۱۴۰۴ دی ۲۱, یکشنبه



Movements and stretch exercise for treatment of left leg tendon aroused by lower spine problems

In 2026, experts treat leg pain caused by lower spine issues (often radiculopathy or sciatica) by combining gentle spinal decompression, nerve mobilization, and targeted leg stretching.

1. Nerve Mobilization (Nerve Flossing)
These 2026-recommended "flossing" movements help the sciatic nerve glide through tissues to reduce irritation rather than pulling it tight. Seated Nerve Floss: Sit tall in a chair. Straighten your left leg and flex your foot toward your body while simultaneously tilting your head back. Then, lower the leg while bringing your chin to your chest. Repeat 10–20 times.
Supine Nerve Glide: Lie on your back with your left knee bent toward your chest. Hold behind the thigh and slowly straighten the knee until a light stretch is felt. Flex and point your ankle a few times before lowering.
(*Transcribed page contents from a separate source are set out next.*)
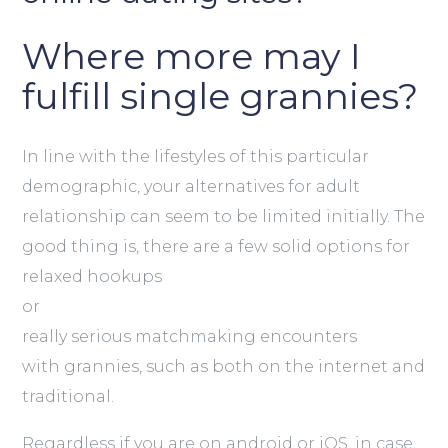
Where more may I
fulfill single grannies?
In line with the lifestyles of this particular
demographic, your alternatives for adult
relationship can seem to be limited initially. The
good thing is, there are a few solid options for
relaxed hookups
or
really serious matchmaking encounters
with grannies, such as both on the internet and
traditional.
Regardless if you are on android or iOS, in case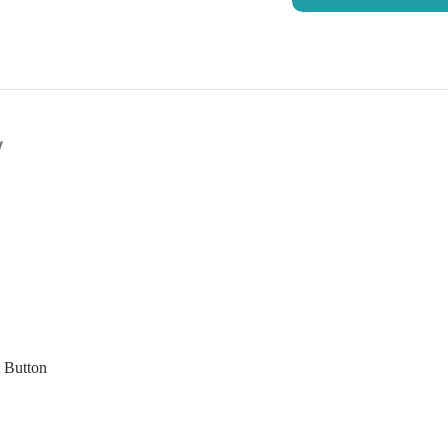
y
t Button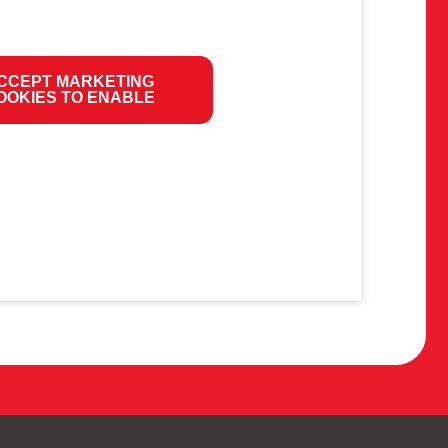
CCEPT MARKETING
OOKIES TO ENABLE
2. Lower Spine & Hip Decompression
These movements address the source of the "aroused" tendon pain by creating space in the lumbar spine. Knee to Chest: Lie on your back and pull your left knee gently toward your chest. Hold for 20–30 seconds. This lengthens the lower back muscles and reduces nerve pressure.
Pelvic Tilts: Lie on your back with knees bent and feet flat. Tighten your abdominal muscles to flatten your lower back against the floor. Hold for 5–10 seconds. Repeat 10–15 times to build core support for the spine.
Child's Pose: Kneel on the floor, sit back on your heels, and reach your arms forward on the mat. Hold for 30 seconds to decompress the entire spine.

3. Targeted Leg Stretches
Relieving tension in the muscles that connect to the pelvis helps reduce strain on the lower spine. Hamstring Stretch (Doorway): Lie on the floor near a doorway with the left leg extended up the wall. Keep the knee straight to feel a gentle stretch down the back of the leg. Hold for 1–2 minutes.
Piriformis (Figure Four) Stretch: Lie on your back and place your left ankle over your right knee. Pull your right thigh toward your chest. This targets the deep hip muscle that often compresses the sciatic nerve.
Hip Flexor Lunge: Kneel on your left knee and step the right foot forward. Push your hips forward to stretch the front of the left hip. Hold for 30 seconds.

2026 Safety GuidelinesWarm Up: Always walk for 5–10 minutes before stretching to increase blood flow.
Pain vs. Stretch: Never push past a "gentle pulling" sensation. If leg pain or numbness increases during a movement, stop immediately.
Consistency: Perform these routines once or twice daily, specifically in the morning and evening for best results.